Shell scripting is powerful but its error-prone, buggy to begin with (inherits environment), and a major pain in the ass to read. .service files on the other hand are simple, very easy to read, easier to parse, and dont have the problem of inheriting the shell environment.
Missing .service files are a pain, yes, but unless you are running LFS, Arch, or Gentoo (Those three dont modify upstream packages), then if the distro is providing the software it should ensure that it has a relevent .service file, just as I would hope if they were using Upstart they would make sure it had an upstart file.
Systemd works on any distro that WANTS to support it. Debian and Gentoo are "incompatible" because they want to be able to swap out kernels. Thats their problem, their creating a harder environment for them to work in and placing limitations on themselves because of it. If they want to do it, they are more than welcome to, but then they shouldn't complain when they cant use something specifically because of a choice they made.
And what are you even talking about as far as working on hardware, hardware has nothing to do with it. If you have a kernel greater than 2.4.39 you can run systemd. SUSE 12 and RHEL 7 will both have kernels greater than 3.0, I think even Debian is above 3.0 at this point. So who exactly is being excluded here? People who want to run ancient kernels? I dont even think the 2.4 series is supported by upstream anymore (RHEL and SUSE may support them, but upstream mainline doesnt)
Honestly...google doesnt have all that much pull. They tried many times to get various Android features into the kernel and the developers shot them down over and over until they fixed the patches and made them right. And even now, some of them still arent accepted.
Red Hat and Intel both make their livelyhood through Linux, both in the server space and desktop, so it wouldn't make sense for them to sabotage the development. Now, if Oracle had some big pull in the development, I would agree. They compete with Solaris, but its not Oracle we're talking about.
Well, you just prove my point. They removed capability, compatibility, stability, and support and then said if you don't like these faults and want to do something else then oh well..... And this even though they have incorporated subsystems that are still needed outside of sysd.
Thats the problem.
I don't care that sysd exists... I mean really its whatever floats your boat.... The problem is that they are making it difficult for those of us that don't like it and refuse to use it. The have incorporated projects that are still needed outside of it, and won't allow them to be easily used as they were before the incorporation. Forks are being made to correct this, but the point is that it shouldnt have had to be done in the first place.
And as has been said it comes down to hostile management. An ignorant person with a superiority complex that refuses to see things outside of his own biases viewpoint. And has even gone so far as to call other peoples opinions "myths". I think his propaganda crusade is on the verge of going too far.
Last edited by duby229; 01-28-2013 at 05:46 PM.
2 then. That's 50% off.
No need. Systemd doesn't bother me as long as it doesn't interfere with using the computer, and I'll let Debian take care of that for me. Otherwise I'll look for a distro that better suits my needs, there's always a good one around.But you will get another chance to prove your leetness. Why dont you join Bo$$, duby plus some other wackos and start a fork of systemd? May I suggest systemBSd?

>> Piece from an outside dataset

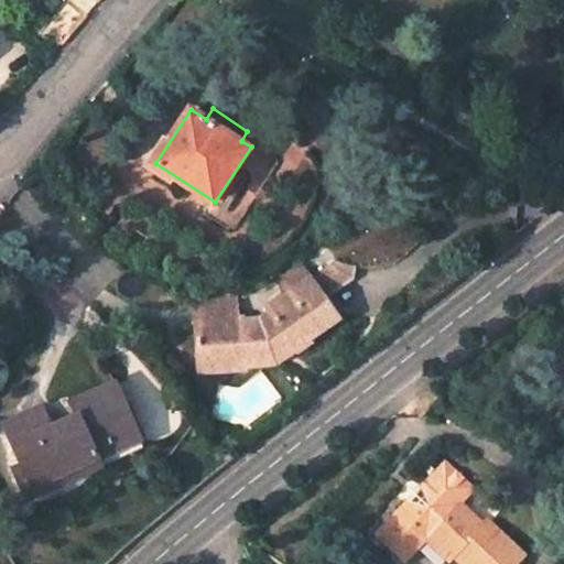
[(191,324),(195,362),(240,358),(241,371),(267,368),(267,362),(288,348),(292,356),(306,346),(304,342),(334,321),(321,301),(349,282),(351,268),(336,263),(263,310),(266,316),(257,322),(240,323),(239,320),(191,324)]
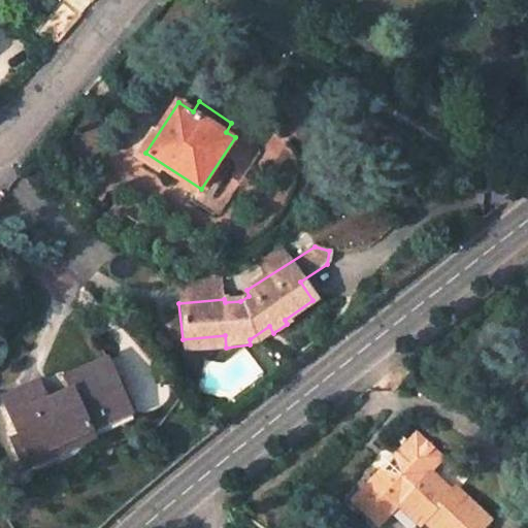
[(184,352),(226,348),(225,335),(183,339),(184,352)]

You're the religious psycho who wants to murder everybody who doesn't run unmodified Fedora, not me. Remember?![]()
The only subsystem they've incorporated is udev. And the udev-merger was backed by the original writer of udev, the then-current maintainer of udev, every main udev developer and all of the systemd developers. It was a good idea since systemd handles modules. You can still use udev without systemd just fun, no ones stopping that. Yes it may be a little harder since you have to pull udev out of the compiled folder but thats not your specific concern, thats the distro maintainers concern. And the only distros that have to worry about that are Ubuntu, Gentoo, Debian and Slackware. Everyone else IS on or WILL be on systemd by the next release.
Sorry, but that's a big "fuck you" to other Linux distros.
The problem is not moving it into the same tree. If Kay and others feel more comfortable there, that's OK But you can't even build it alone anymore, and this is by design. Patches were refused to fix this. It's a part of their plan to break Ubuntu, Debian, and others. Which they consider a "dead end".
That's not a good attitude. That's all. At best, it's a total failure of communication.
Last edited by pingufunkybeat; 01-28-2013 at 06:14 PM.